Graham Hogg
- Born: Charles Graham Hogg 2 March 1948 Hawick, Scotland
- Died: 8 August 2017 (aged 69) Edinburgh, Scotland

Rugby union career
- Position(s): Wing

Amateur team(s)
- Years: Team / Apps / (Points)
- -: Hawick Wanderers /  / ()
- –: Hawick Linden /  / ()
- –: Hawick /  / ()
- –: Boroughmuir /  / ()

Provincial / State sides
- Years: Team / Apps / (Points)
- -: Edinburgh District /  / ()

International career
- Years: Team / Apps / (Points)
- 1978: Scotland / 2 / (0)

Coaching career
- Years: Team
- –: Boroughmuir
- –: Edinburgh District
- 1996: Edinburgh Rugby
- –: Scottish Districts
- –: Scotland Students
- –: Scotland A
- –: Currie

= Graham Hogg (rugby union, born 1948) =

Scotland international rugby union player

Graham Hogg (2 March 1948 – 8 August 2017) was a Scotland international rugby union player and rugby union coach.

==Rugby Union career==

===Amateur career===

A product of Hawick High School, Hogg played for Hawick Wanderers and Hawick Linden before moving to play for Hawick.
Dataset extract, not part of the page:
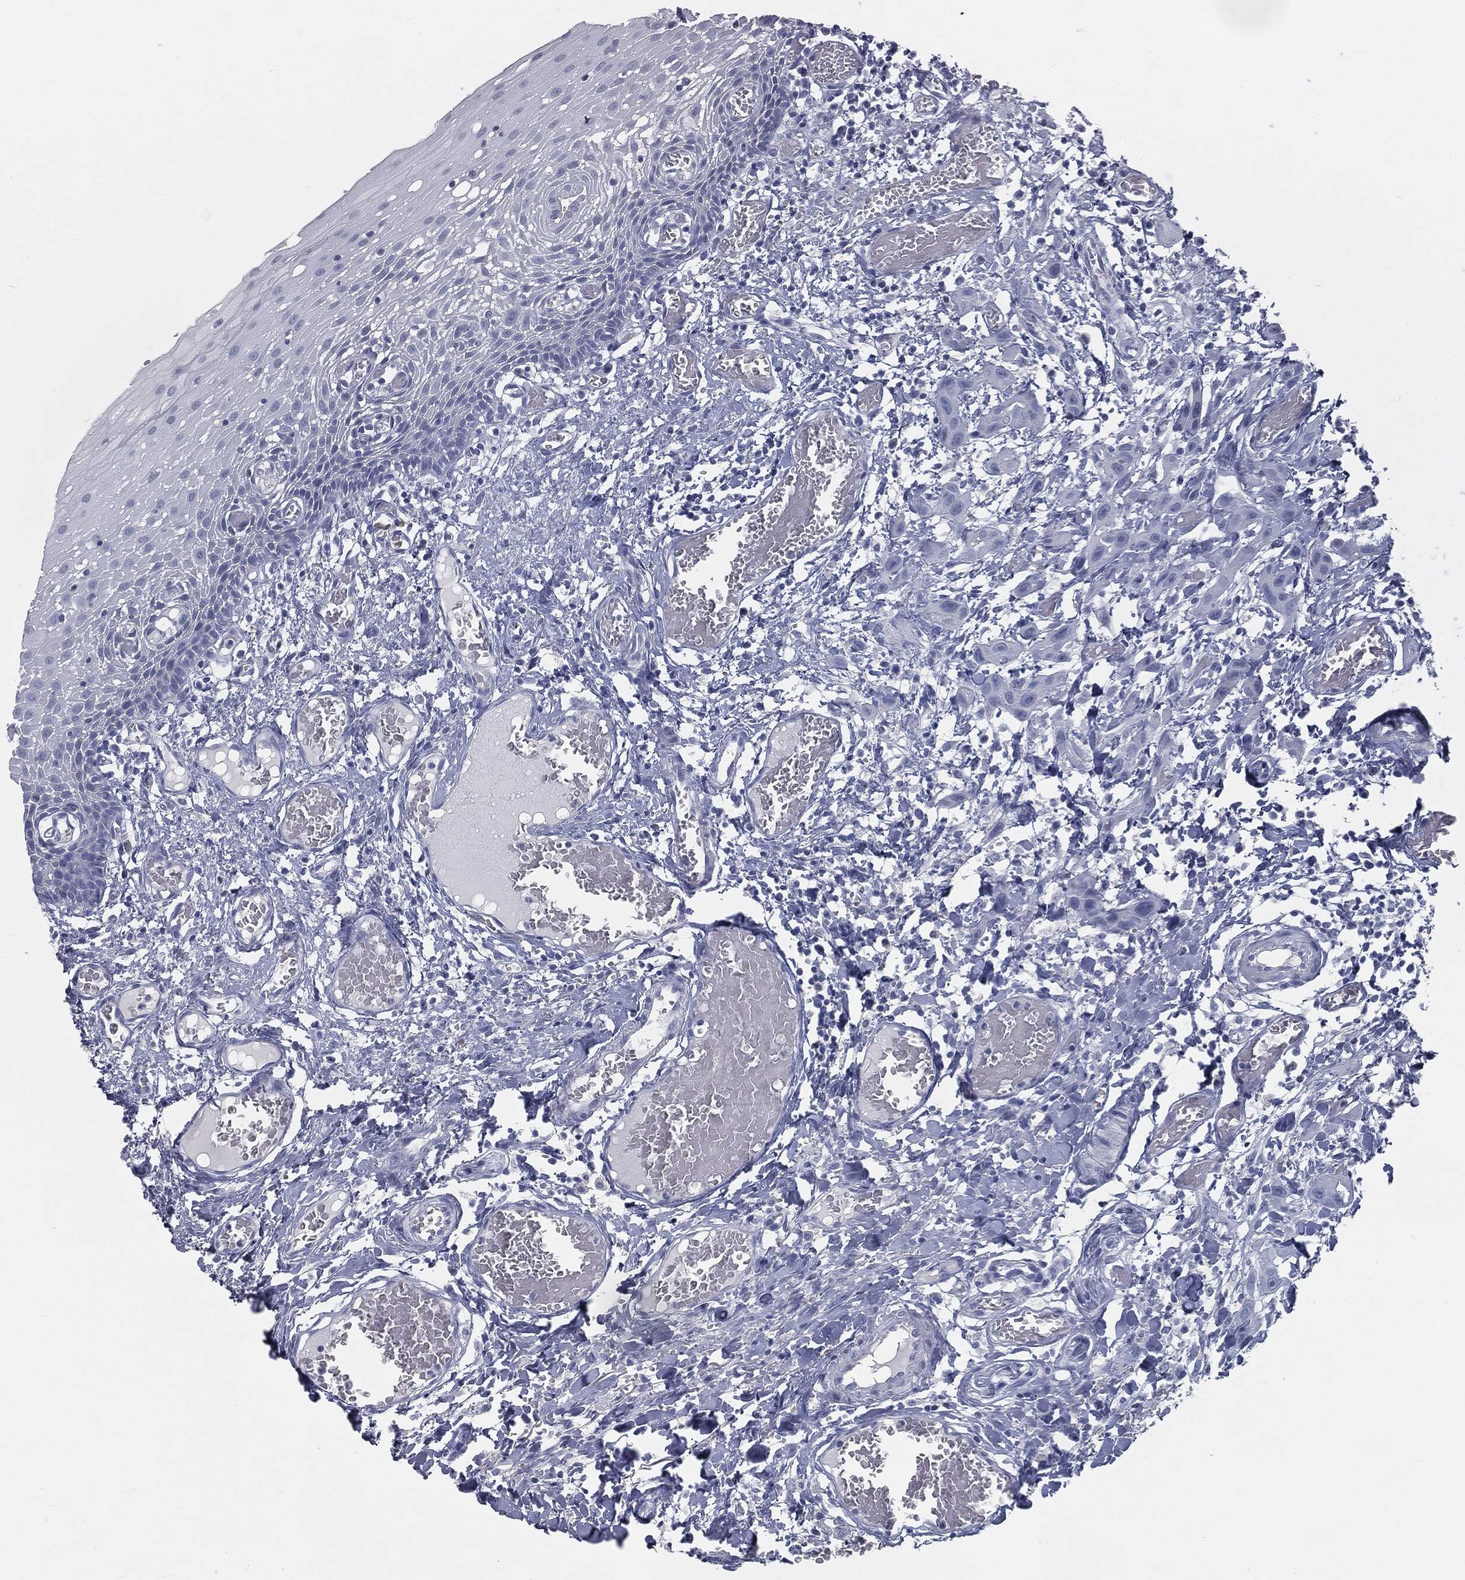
{"staining": {"intensity": "negative", "quantity": "none", "location": "none"}, "tissue": "oral mucosa", "cell_type": "Squamous epithelial cells", "image_type": "normal", "snomed": [{"axis": "morphology", "description": "Normal tissue, NOS"}, {"axis": "morphology", "description": "Squamous cell carcinoma, NOS"}, {"axis": "topography", "description": "Oral tissue"}, {"axis": "topography", "description": "Head-Neck"}], "caption": "Oral mucosa stained for a protein using immunohistochemistry (IHC) exhibits no positivity squamous epithelial cells.", "gene": "PRAME", "patient": {"sex": "female", "age": 70}}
Hogg moved to Edinburgh University to study; and he then played for Boroughmuir.

In 1976, he was part of the Boroughmuir side that won the Melrose Sevens.

===Provincial career===

He played for Edinburgh District.

===International career===

His was capped twice by Scotland in 1978.

===Coaching career===

He coached Borughmuir and then Edinburgh District. When the side turned professional in 1996 he then coached Edinburgh Rugby. He then moved on to coach the combined Scottish Districts side and the Scotland Students side and then Scotland 'A'. He coached Scotland 'A' to the 1998 Grand Slam.

He then moved to coach Currie. He coached Currie to win the Scottish Premiership in 2006-07 and in 2009–10 seasons. Hogg had arrived at the club when they were in Division 4.

===Administrative career===

For a short while he was a Director of Currie.

He later became chairman of the club.

==Civil Service career==

He worked with the Inland Revenue with HMRC.